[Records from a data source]
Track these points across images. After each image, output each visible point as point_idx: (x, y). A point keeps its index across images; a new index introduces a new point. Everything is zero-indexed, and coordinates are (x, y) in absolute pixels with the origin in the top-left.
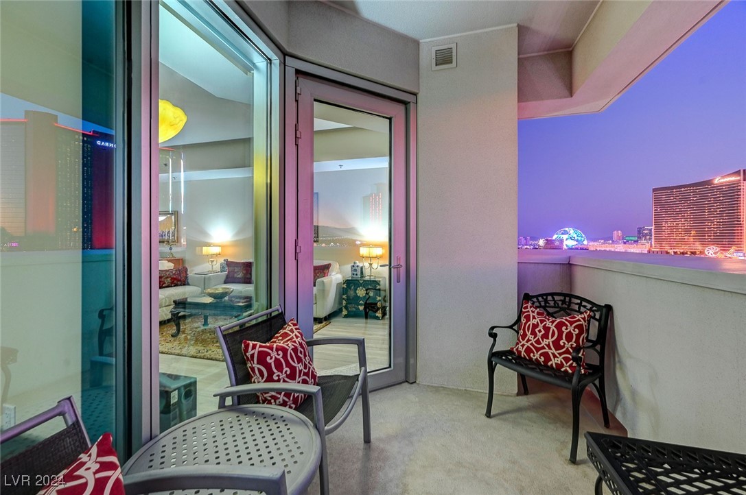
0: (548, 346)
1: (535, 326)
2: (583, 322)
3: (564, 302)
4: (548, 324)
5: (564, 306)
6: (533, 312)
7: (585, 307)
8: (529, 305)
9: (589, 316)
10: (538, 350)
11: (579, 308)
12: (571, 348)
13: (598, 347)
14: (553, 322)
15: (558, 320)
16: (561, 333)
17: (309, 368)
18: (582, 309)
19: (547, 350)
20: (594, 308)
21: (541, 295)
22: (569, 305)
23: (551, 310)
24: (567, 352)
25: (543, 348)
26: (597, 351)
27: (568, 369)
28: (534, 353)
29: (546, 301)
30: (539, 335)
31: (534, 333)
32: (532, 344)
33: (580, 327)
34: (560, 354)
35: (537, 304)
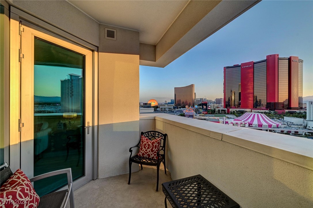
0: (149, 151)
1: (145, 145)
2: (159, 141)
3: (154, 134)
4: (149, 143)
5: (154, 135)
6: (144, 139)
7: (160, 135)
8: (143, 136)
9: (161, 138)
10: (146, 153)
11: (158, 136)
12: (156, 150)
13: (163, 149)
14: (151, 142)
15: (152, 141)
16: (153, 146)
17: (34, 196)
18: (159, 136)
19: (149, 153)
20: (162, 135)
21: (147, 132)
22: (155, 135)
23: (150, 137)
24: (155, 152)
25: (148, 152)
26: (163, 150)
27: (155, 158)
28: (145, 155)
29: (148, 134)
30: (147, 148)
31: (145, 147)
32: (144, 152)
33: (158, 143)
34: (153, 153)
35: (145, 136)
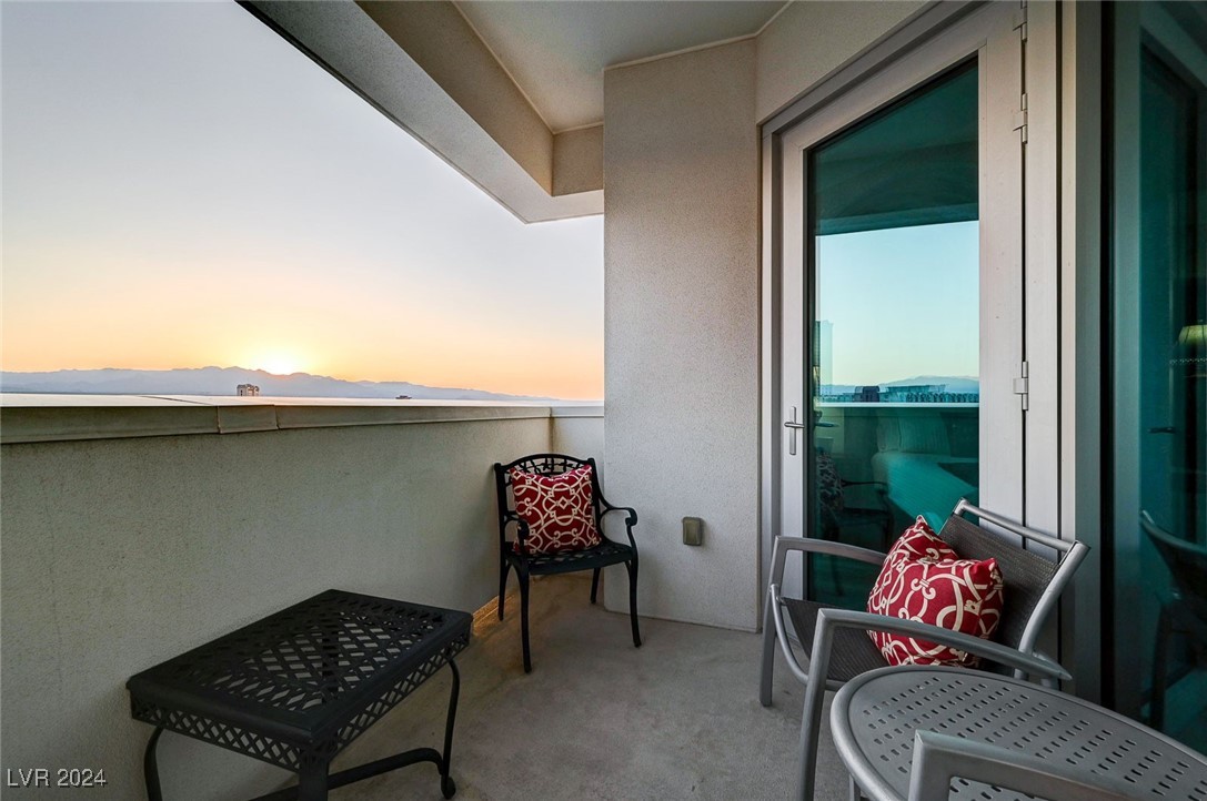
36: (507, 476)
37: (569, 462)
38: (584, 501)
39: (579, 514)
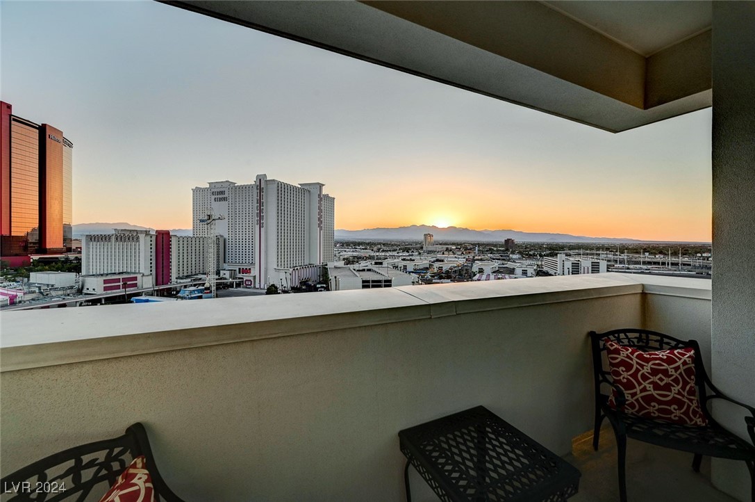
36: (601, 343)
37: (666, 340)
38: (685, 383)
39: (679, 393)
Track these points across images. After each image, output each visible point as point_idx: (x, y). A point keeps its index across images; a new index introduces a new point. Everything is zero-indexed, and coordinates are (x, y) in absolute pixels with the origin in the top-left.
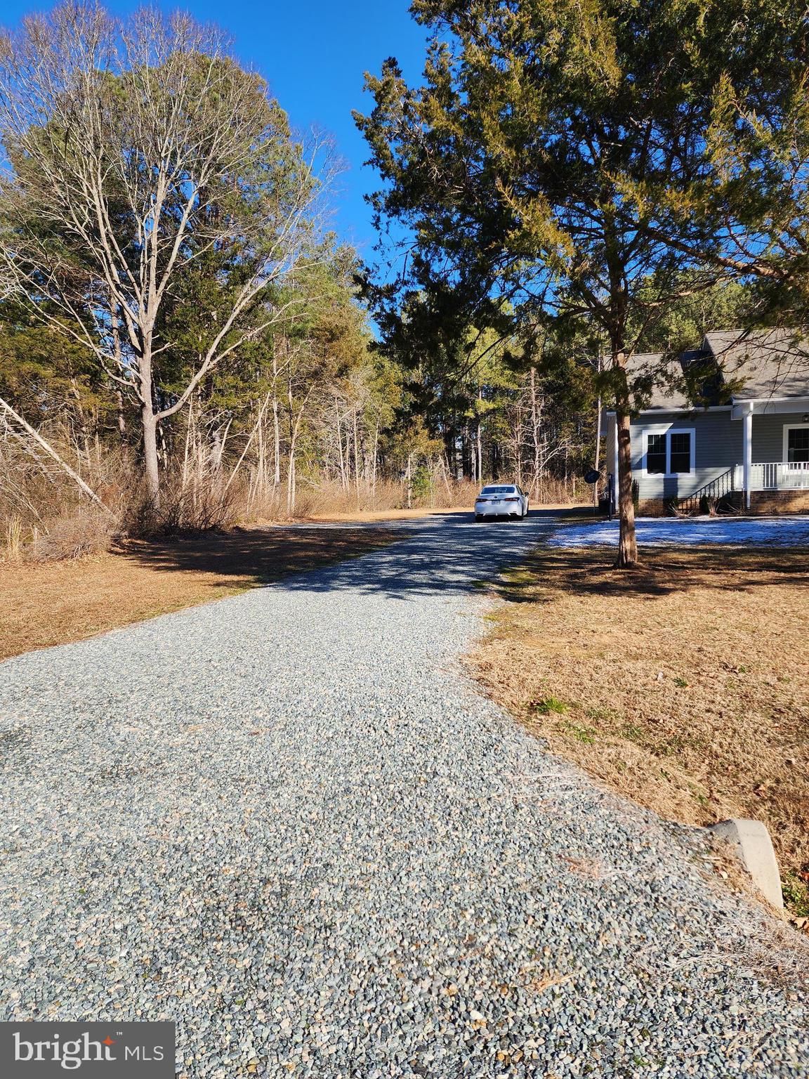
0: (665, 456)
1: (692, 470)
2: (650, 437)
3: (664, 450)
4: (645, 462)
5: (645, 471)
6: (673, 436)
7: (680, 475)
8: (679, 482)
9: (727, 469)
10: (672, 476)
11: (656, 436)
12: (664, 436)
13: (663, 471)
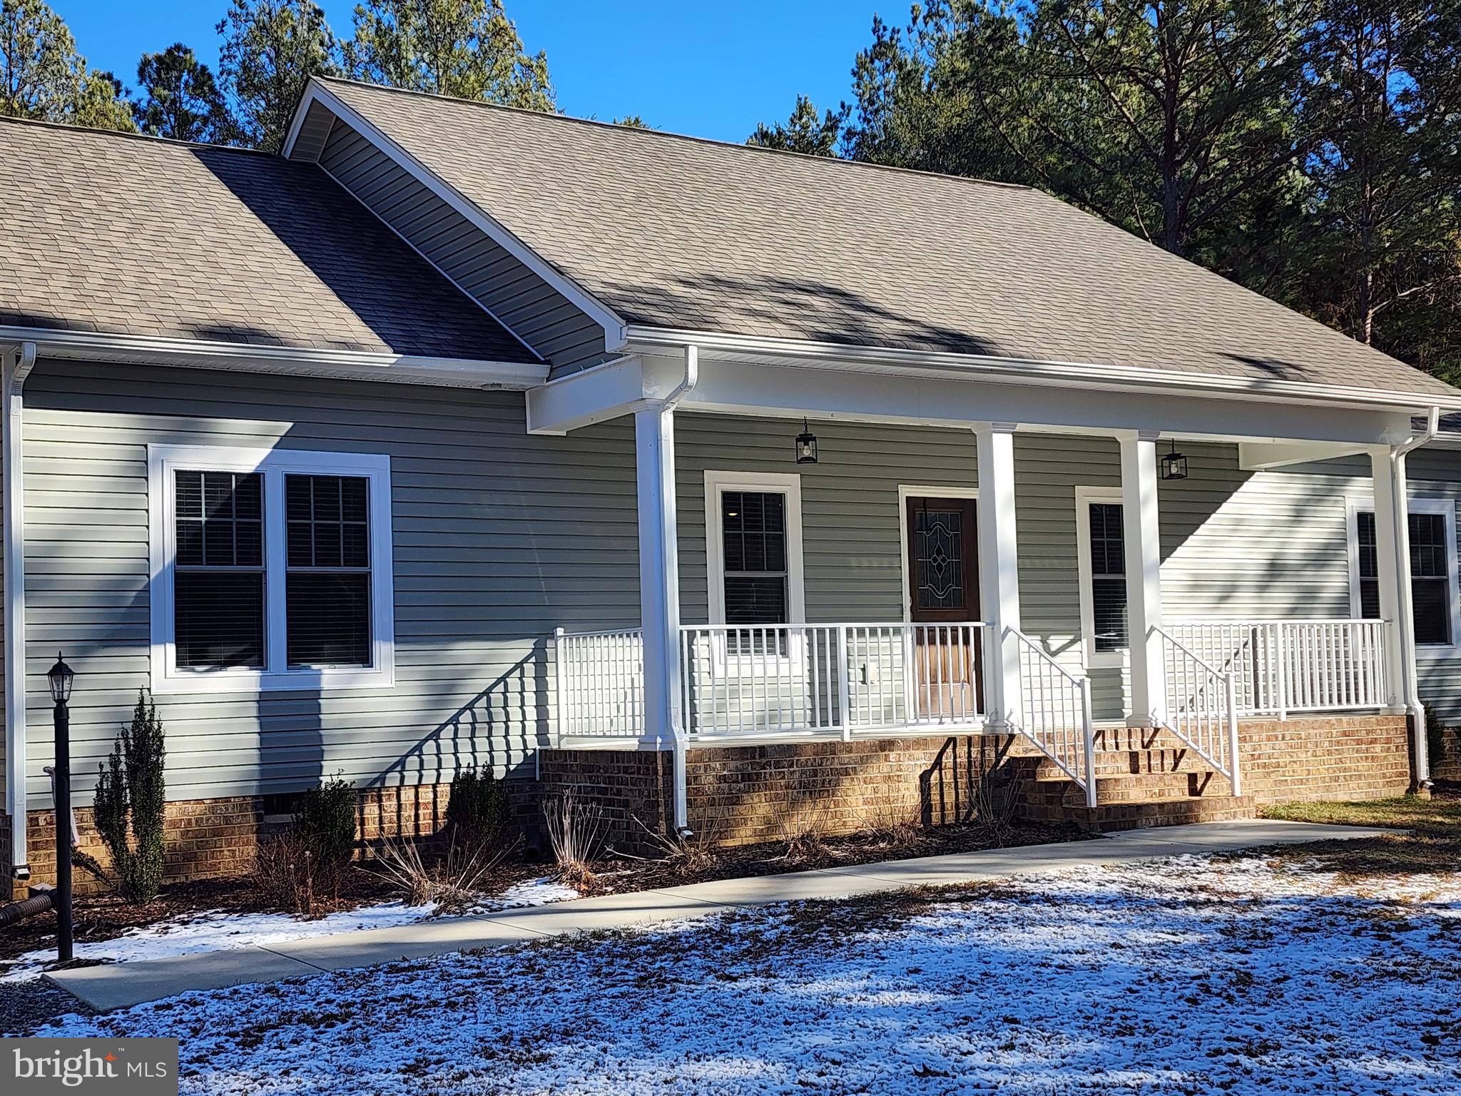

- [Goal of the exercise] Of all the entries above, retype exactly the lines from the line with "1: (535, 326)" to the line with "34: (560, 354)", both included, and no others.

- [Response to the exercise]
1: (535, 326)
2: (583, 322)
3: (564, 302)
4: (548, 324)
5: (564, 306)
6: (533, 312)
7: (585, 307)
8: (529, 305)
9: (589, 316)
10: (538, 350)
11: (579, 308)
12: (571, 348)
13: (598, 347)
14: (553, 322)
15: (558, 320)
16: (561, 333)
17: (309, 368)
18: (582, 309)
19: (547, 350)
20: (594, 308)
21: (541, 295)
22: (569, 305)
23: (551, 310)
24: (567, 352)
25: (543, 348)
26: (597, 351)
27: (568, 369)
28: (534, 353)
29: (546, 301)
30: (539, 335)
31: (534, 333)
32: (532, 344)
33: (580, 327)
34: (560, 354)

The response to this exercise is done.